1. Müzîlü’ş-Şükûk: Tasavvufi içeriğe sahip olan Müzîlü’ş-Şükûk, Hasan Hâce’nin Emir Sultan’ın vefatından sonra yazmış olduğu Arapça eseridir. Hasan Hâce’yle ilgili kaynaklarda sıkça zikredilen bu eser Bursa İnebey Yazma Eser Kütüphanesinde 1701 numarayla Ulucami kısmına kayıtlı olup Bursalı Mehmet Tahir Efendi tarafından Cami-i Kebir Kütüphanesine bağışlanmıştır (Hasan Hâce b: iç kapak; Mehmet Tahir 1972: 105). Mustafa Utku, Müzîlü’ş-Şükûk’u Türkçeye aktararak Emir Sultan Hazretlerinin Menkıbeleri (2011) adlı eserinde yayımlamıştır.
2. Sülûk-i ‘Âşıkîn: Amasya Beyazıt İl Halk Kütüphanesinde 05 Ba 509 numarayla kayıtlı bir mecmuanın içinde 36a-133a sayfaları arasında yer almaktadır. Mensur ve manzum kısımlardan oluşan eser tasavvufla alakadar olup müritlerin yetiştirilmesine yönelik hazırlanmıştır. Aşk, remz, sır, terbiye, mürebbi, nefsin mertebeleri, kurb, şeriat, tarikat, marifet, hakikat gibi tasavvuf mevzuları ile seccade, ibrik, rüya, asa, hırka gibi tarikat adabı ile ilgili konular anlatılmaktadır. Sülûk-i ‘Âşıkîn’de pek çok manzum hikâye de yer almaktadır.
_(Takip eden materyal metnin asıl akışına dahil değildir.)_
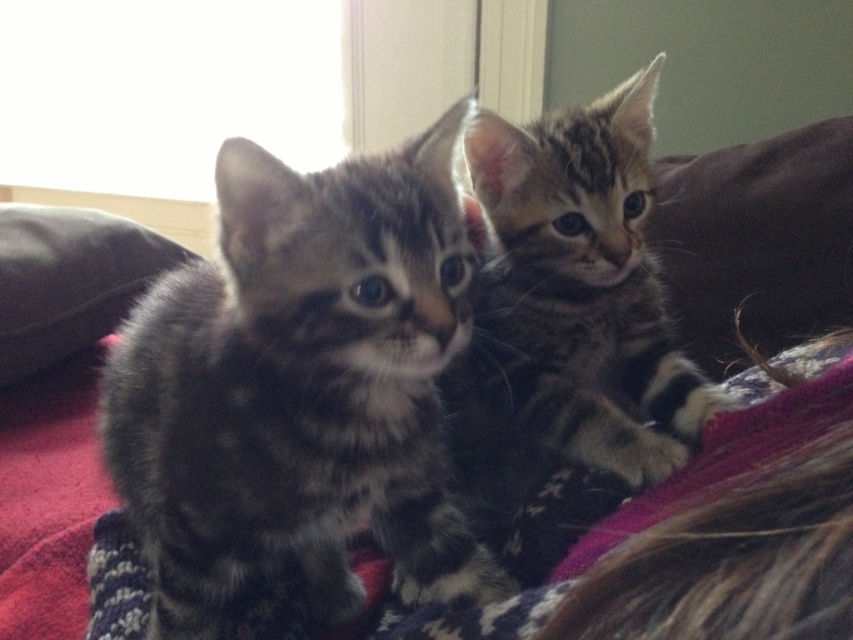
Does gray tabby kitten at center have a greater height compared to tabby fur kitten at center?

Incorrect, gray tabby kitten at center's height is not larger of tabby fur kitten at center's.

What do you see at coordinates (300, 388) in the screenshot? I see `gray tabby kitten at center` at bounding box center [300, 388].

What do you see at coordinates (300, 388) in the screenshot? I see `gray tabby kitten at center` at bounding box center [300, 388].

In order to click on gray tabby kitten at center in this screenshot , I will do `click(300, 388)`.

Is gray tabby kitten at center smaller than brown suede pillow at right?

No, gray tabby kitten at center is not smaller than brown suede pillow at right.

Describe the element at coordinates (300, 388) in the screenshot. I see `gray tabby kitten at center` at that location.

Locate an element on the screen. gray tabby kitten at center is located at coordinates (300, 388).

Is gray tabby kitten at center above black leather pillow at left?

Incorrect, gray tabby kitten at center is not positioned above black leather pillow at left.

Does gray tabby kitten at center appear on the left side of black leather pillow at left?

Incorrect, gray tabby kitten at center is not on the left side of black leather pillow at left.

Where is `gray tabby kitten at center`? gray tabby kitten at center is located at coordinates (300, 388).

Image resolution: width=853 pixels, height=640 pixels. What are the coordinates of `gray tabby kitten at center` in the screenshot? It's located at (300, 388).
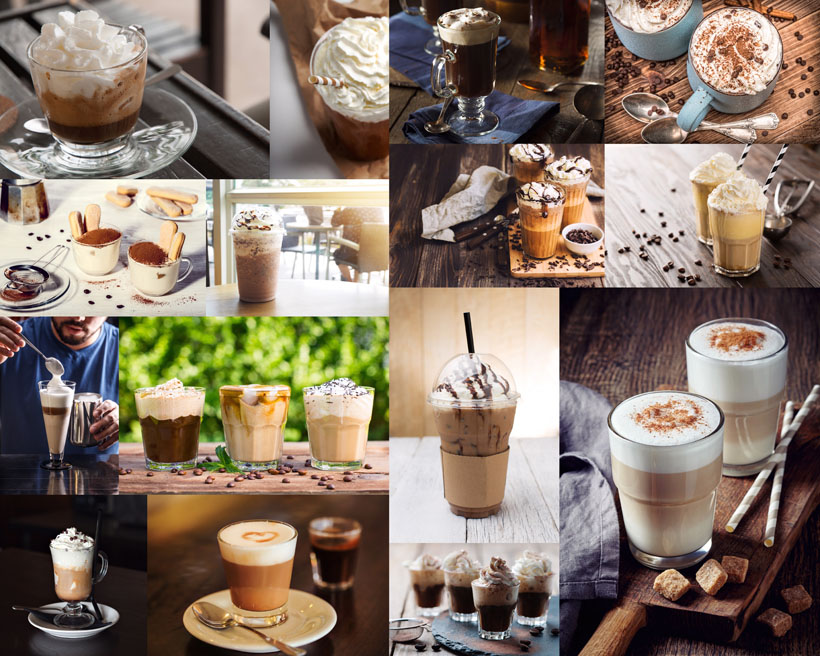
Locate an element on the screen. photos on the left side of the collage is located at coordinates (89, 138), (61, 222), (47, 388), (65, 536).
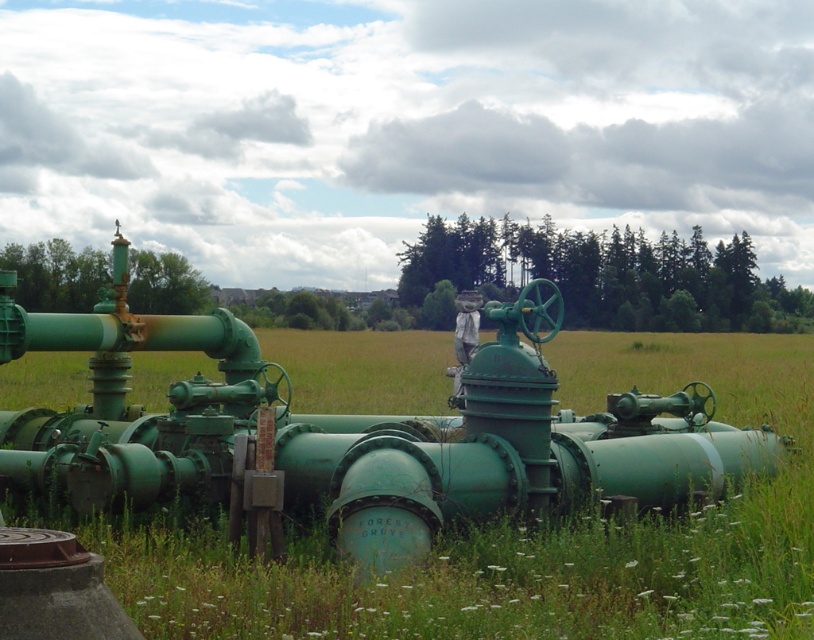
Question: Among these points, which one is nearest to the camera?

Choices:
 (A) (462, 292)
 (B) (742, 596)

Answer: (B)

Question: Can you confirm if green matte pipes at center is positioned to the right of white fabric mannequin at center?

Choices:
 (A) yes
 (B) no

Answer: (A)

Question: Which point appears closest to the camera in this image?

Choices:
 (A) (460, 317)
 (B) (640, 616)

Answer: (B)

Question: Does green matte pipes at center have a larger size compared to white fabric mannequin at center?

Choices:
 (A) no
 (B) yes

Answer: (B)

Question: Is green matte pipes at center below white fabric mannequin at center?

Choices:
 (A) yes
 (B) no

Answer: (A)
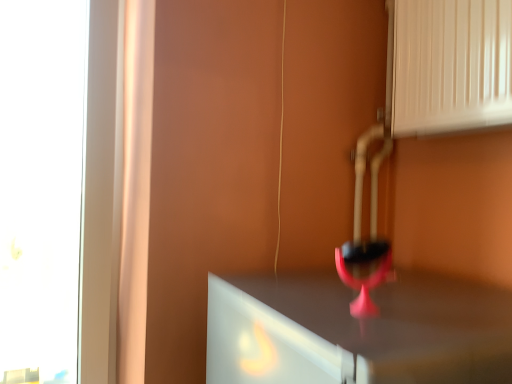
Question: Can you confirm if white glossy vent at upper right is shorter than pink matte wine glass at center?

Choices:
 (A) yes
 (B) no

Answer: (B)

Question: Is white glossy vent at upper right taller than pink matte wine glass at center?

Choices:
 (A) no
 (B) yes

Answer: (B)

Question: Is white glossy vent at upper right in front of pink matte wine glass at center?

Choices:
 (A) no
 (B) yes

Answer: (A)

Question: From a real-world perspective, is white glossy vent at upper right over pink matte wine glass at center?

Choices:
 (A) no
 (B) yes

Answer: (B)

Question: Is white glossy vent at upper right directly adjacent to pink matte wine glass at center?

Choices:
 (A) no
 (B) yes

Answer: (A)

Question: Is there a large distance between white glossy vent at upper right and pink matte wine glass at center?

Choices:
 (A) yes
 (B) no

Answer: (B)

Question: Does pink matte wine glass at center have a greater height compared to white glossy vent at upper right?

Choices:
 (A) no
 (B) yes

Answer: (A)

Question: Is pink matte wine glass at center placed right next to white glossy vent at upper right?

Choices:
 (A) yes
 (B) no

Answer: (B)

Question: Is pink matte wine glass at center not inside white glossy vent at upper right?

Choices:
 (A) yes
 (B) no

Answer: (A)

Question: Does pink matte wine glass at center lie behind white glossy vent at upper right?

Choices:
 (A) yes
 (B) no

Answer: (B)

Question: From a real-world perspective, is pink matte wine glass at center located higher than white glossy vent at upper right?

Choices:
 (A) yes
 (B) no

Answer: (B)

Question: Could you tell me if pink matte wine glass at center is facing white glossy vent at upper right?

Choices:
 (A) yes
 (B) no

Answer: (B)

Question: From a real-world perspective, is white glossy vent at upper right above or below pink matte wine glass at center?

Choices:
 (A) below
 (B) above

Answer: (B)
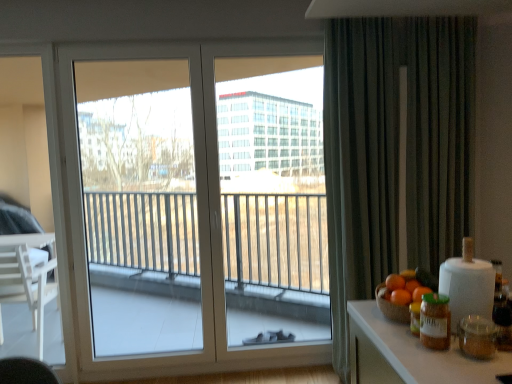
Question: Can we say green matte jar at right lies outside white glass window at center?

Choices:
 (A) no
 (B) yes

Answer: (B)

Question: Is green matte jar at right positioned far away from white glass window at center?

Choices:
 (A) no
 (B) yes

Answer: (B)

Question: From a real-world perspective, is green matte jar at right on top of white glass window at center?

Choices:
 (A) no
 (B) yes

Answer: (A)

Question: Can you confirm if green matte jar at right is smaller than white glass window at center?

Choices:
 (A) no
 (B) yes

Answer: (B)

Question: Does green matte jar at right have a greater height compared to white glass window at center?

Choices:
 (A) yes
 (B) no

Answer: (B)

Question: From the image's perspective, is green matte jar at right on white glass window at center?

Choices:
 (A) no
 (B) yes

Answer: (A)

Question: Can you confirm if dark grey textured curtain at right is positioned to the right of transparent glass window at left?

Choices:
 (A) no
 (B) yes

Answer: (B)

Question: Can you confirm if dark grey textured curtain at right is taller than transparent glass window at left?

Choices:
 (A) no
 (B) yes

Answer: (B)

Question: Is there a large distance between dark grey textured curtain at right and transparent glass window at left?

Choices:
 (A) no
 (B) yes

Answer: (B)

Question: Considering the relative sizes of dark grey textured curtain at right and transparent glass window at left in the image provided, is dark grey textured curtain at right shorter than transparent glass window at left?

Choices:
 (A) no
 (B) yes

Answer: (A)

Question: Is dark grey textured curtain at right looking in the opposite direction of transparent glass window at left?

Choices:
 (A) yes
 (B) no

Answer: (B)

Question: Considering the relative sizes of dark grey textured curtain at right and transparent glass window at left in the image provided, is dark grey textured curtain at right thinner than transparent glass window at left?

Choices:
 (A) yes
 (B) no

Answer: (B)

Question: Does orange matte at right, the 2th orange in the front-to-back sequence, have a greater width compared to white glass window at center?

Choices:
 (A) yes
 (B) no

Answer: (A)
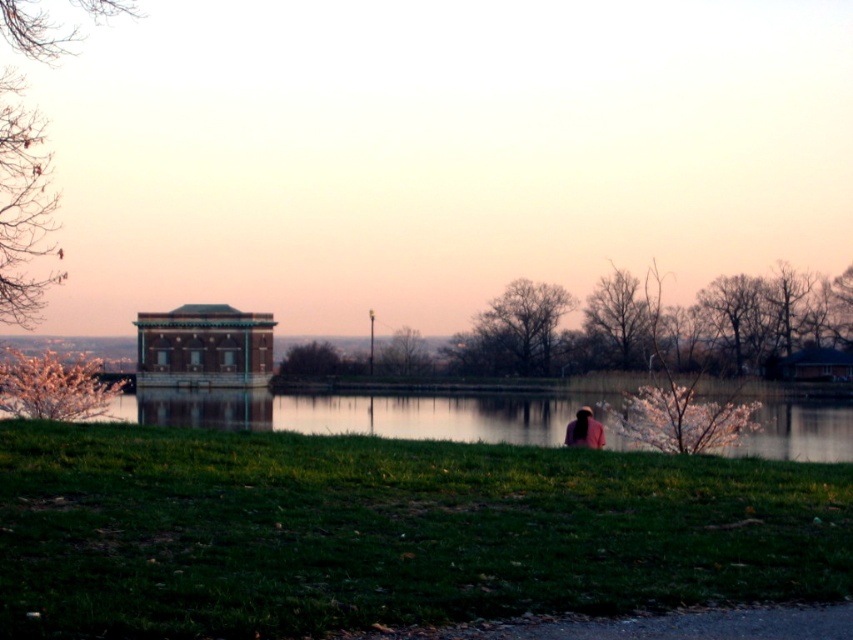
Question: Is green grass at lower center positioned in front of matte gray gazebo at center?

Choices:
 (A) no
 (B) yes

Answer: (B)

Question: Among these points, which one is farthest from the camera?

Choices:
 (A) (195, 394)
 (B) (223, 353)

Answer: (A)

Question: Does green grass at lower center have a larger size compared to matte gray gazebo at center?

Choices:
 (A) no
 (B) yes

Answer: (B)

Question: In this image, where is green grass at lower center located relative to matte gray gazebo at center?

Choices:
 (A) below
 (B) above

Answer: (A)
3. İlâhiyât: Yukarıda bahsedilen mecmuanın 134a-146a sayfaları arasında yer alan, üçü eksik, ikisi mahlassız olmak üzere toplam otuz ilahi mevcuttur . Yazmanın fiziki incelemesinde cildin arkası ile içindeki sayfalar arasındaki farkın beş milimetre kadar olduğu tespit edilmiştir. Bahsedilen otuz ilahiden üçünün eksikliği yanında mecmuadaki diğer eserlerde bir noksanlığın bulunmaması, kayıp kısmın ilahilerden olduğunu ortaya koymaktadır. Buradan da basit bir hesapla Hasan Hâce’nin yüzün üzerinde ilahisinin varlığından bahsedilebilir.
Şair, ilahilerinde Hasan, Hasan Halvetî ve Dervîş Hasan Halvetî mahlaslarını kullanmaktadır (Hasan Hâce (c): 134a-145b). İlahiler, lirik, içten bir havayla yazılmıştır. Bu bakımdan Yunus’un tarzına benzemekte, devrinin Tekke edebiyatı mümessilleri olan Eşrefoğlu Rumi, Hacı Bayram, Âşık Yunus, Nizamoğlu gibi şairlerin eserleriyle paralellik göstermektedir. Emir Sultan Hazretlerinin de bir ilahisinin varlığı ve devrinde pek çok tarikat ehlinin şiir ile irşat faaliyetinde bulunması Hasan Hâce’yi bu vadiye sevk etmiş olmalıdır.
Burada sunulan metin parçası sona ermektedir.